_What you need to do_:
Answer from the passage on Hilton Kramer's obituary:
1. Which painter did Kramer sneer at because millions came out to view him?
2. Which painter did Kramer staunchly defend?
3. Whose essay did Kramer attack when he came to prominence?
Start of Document text
Reading Hilton Kramer’s obituary today, in which his many combative campaigns on behalf of high modernism and mandarin aesthetics were detailed — I got pissed off at him for sneering at Vermeer simply because millions came out to view him — got me thinking about this dissociative state. Turns out a lot of things he took exception to I agree with. He was a staunch defender of Milton Avery, who I’ve loved since I first saw his stuff in the 60s. He came to prominence in an attack on Harold Rosenberg’s epochal essay defining Abstract Expressionism, and with it New York City, as the epicenter of modernism. Kramer said, “By defining Abstract Expressionist painting as a psychological event, it denied the aesthetic efficacy of painting itself and attempted to remove art from the only sphere in which it can be truly experienced, which is the aesthetic sphere. It reduced the art object itself to the status of a psychological datum.”
End of Document text
Start of Source data
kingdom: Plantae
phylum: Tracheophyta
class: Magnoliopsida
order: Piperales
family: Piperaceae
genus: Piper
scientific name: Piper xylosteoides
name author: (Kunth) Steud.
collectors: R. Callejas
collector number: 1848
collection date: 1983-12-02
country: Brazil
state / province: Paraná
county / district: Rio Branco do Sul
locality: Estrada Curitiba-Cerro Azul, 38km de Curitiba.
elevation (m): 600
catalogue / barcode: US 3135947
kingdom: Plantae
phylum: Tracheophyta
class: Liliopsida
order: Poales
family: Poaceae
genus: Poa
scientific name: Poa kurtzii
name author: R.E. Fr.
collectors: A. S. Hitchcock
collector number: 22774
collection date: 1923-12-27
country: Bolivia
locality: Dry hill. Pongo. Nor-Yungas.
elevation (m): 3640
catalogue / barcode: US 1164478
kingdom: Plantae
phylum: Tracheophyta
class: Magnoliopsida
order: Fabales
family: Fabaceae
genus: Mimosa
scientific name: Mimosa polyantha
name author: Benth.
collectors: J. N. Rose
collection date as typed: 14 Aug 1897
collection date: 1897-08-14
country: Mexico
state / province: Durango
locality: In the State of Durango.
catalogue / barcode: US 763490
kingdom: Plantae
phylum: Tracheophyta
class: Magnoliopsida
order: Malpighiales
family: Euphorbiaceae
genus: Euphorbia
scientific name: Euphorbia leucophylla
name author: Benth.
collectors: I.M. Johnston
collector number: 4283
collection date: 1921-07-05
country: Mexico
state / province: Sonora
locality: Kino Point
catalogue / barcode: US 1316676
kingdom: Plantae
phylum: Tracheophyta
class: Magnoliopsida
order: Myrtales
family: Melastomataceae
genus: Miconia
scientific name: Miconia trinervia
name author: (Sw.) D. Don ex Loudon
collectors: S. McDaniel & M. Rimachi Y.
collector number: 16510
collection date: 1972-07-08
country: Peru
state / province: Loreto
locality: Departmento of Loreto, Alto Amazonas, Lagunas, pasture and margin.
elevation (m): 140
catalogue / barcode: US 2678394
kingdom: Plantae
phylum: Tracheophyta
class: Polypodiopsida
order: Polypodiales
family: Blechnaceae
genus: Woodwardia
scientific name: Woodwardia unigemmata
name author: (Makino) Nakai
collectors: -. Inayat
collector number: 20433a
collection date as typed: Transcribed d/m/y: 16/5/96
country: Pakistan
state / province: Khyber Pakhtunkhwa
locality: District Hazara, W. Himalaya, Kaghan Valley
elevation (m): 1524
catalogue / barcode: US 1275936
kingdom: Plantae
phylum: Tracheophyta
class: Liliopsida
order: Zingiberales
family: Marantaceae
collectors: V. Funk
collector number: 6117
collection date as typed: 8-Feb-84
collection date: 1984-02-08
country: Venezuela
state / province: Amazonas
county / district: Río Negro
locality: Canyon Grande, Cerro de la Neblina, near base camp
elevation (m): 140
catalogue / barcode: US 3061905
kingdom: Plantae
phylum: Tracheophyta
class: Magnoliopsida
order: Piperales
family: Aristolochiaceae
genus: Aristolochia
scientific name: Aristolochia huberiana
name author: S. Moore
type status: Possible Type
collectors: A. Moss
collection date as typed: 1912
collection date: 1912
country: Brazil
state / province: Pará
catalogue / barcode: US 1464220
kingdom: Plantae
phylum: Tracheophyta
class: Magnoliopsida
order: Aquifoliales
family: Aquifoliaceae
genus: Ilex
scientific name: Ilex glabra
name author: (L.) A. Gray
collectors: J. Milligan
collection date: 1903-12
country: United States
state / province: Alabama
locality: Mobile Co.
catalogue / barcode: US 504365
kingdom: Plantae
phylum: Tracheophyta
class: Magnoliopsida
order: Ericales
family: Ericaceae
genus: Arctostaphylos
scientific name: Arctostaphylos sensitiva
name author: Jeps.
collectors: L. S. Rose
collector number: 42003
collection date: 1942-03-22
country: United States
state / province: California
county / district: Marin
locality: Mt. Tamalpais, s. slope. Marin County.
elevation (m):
End of Source data
_Output for this exercise_:
1. Vermeer
2. Milton Avery
3. Harold Rosenberg's